Mais il n’y a pas que la surcapitalisation du foot qui pose problème. Pire encore est l’entreprise de crétinisation et d’assujettissement dont il se fait le vecteur : en effet, le football spectacle n’est pas, selon Brohm et Perelman, « un jeu collectif » mais une « politique d’encadrement des foules, un moyen de contrôle social » bien connu des régimes autoritaires et fascistes. On s’inscrit ici dans la tradition bien connue d’un Wilhelm Reich et de sa réflexion sur la « massification régressive des émotions ». Le football serait-il cette « peste émotionnelle » dont parle le philosophe ? Faut-il y voir une forme de « chloroformisation des esprits » ? ....

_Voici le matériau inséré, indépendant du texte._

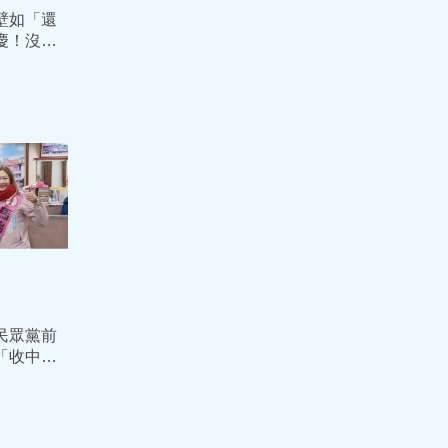
壁如「還
慶！沒致
全說了
民眾黨前
「收中國
2年8月定
女監執行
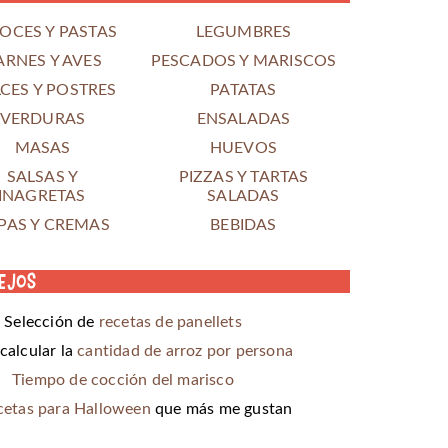
OCES Y PASTAS
LEGUMBRES
ARNES Y AVES
PESCADOS Y MARISCOS
CES Y POSTRES
PATATAS
VERDURAS
ENSALADAS
MASAS
HUEVOS
SALSAS Y
PIZZAS Y TARTAS
INAGRETAS
SALADAS
PAS Y CREMAS
BEBIDAS
ejos
Selección de
recetas de panellets
alcular la
cantidad de arroz por persona
Tiempo de cocción del marisco
cetas para Halloween
que más me gustan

Force est de reconnaître que devant le « veau d’or football », l’esprit critique tend à disparaître... et l’on est « bien obligé de constater que le désert s’avance chaque fois que se profile la grande fête mondiale du ballon rond ». Après tout, on a la « cause du peuple » qu’on peut... J’en profite pour vous rappeler, à ce propos, les 40 000 filles de l’Est censées venir goûter aux joies de l’expérience footballistique en juin prochain..., à moins que ce ne soit l’inverse ...

Au fil des pages, le portrait dressé par Brohm et Perelman continue d’être fortement à charge : « les batailles du football - « matches décisifs », « matches à hauts risques » [...] et autres euphémisations des chocs footballistiques - sont ainsi des « machines désirantes » perverses où se distillent les émotions belliqueuses, les passions mégalomaniaques, les excitations haineuses [...].

Les idéologues qui déplorent périodiquement la « recrudescence » du racisme, de l’antisémitisme et de la xénophobie sont incapables de comprendre que l’exaspération des appartenances identitaires, l’exaltation des différences, les crispations communautaristes, ne peuvent pas ne pas engendrer la haine de l’autre, dès qu’elles sont portées par la fureur de vaincre à tout prix qui est aujourd’hui la logique impitoyable du football business ». Et moi - qui adore aller au stade scruter les appels croisés, mater les passements de jambe et les petits ponts, trembler à chaque corner ou à chaque penalty - j’ai donc la « peste » docteur ?...

Franchement, le coup-du-sombrero... ça vaut bien un peu de peste...

(1) Le Football, une peste émotionnelle , Folio Actuel Inédit, 2006.

Article paru dans l'édition du 17 mai 2006.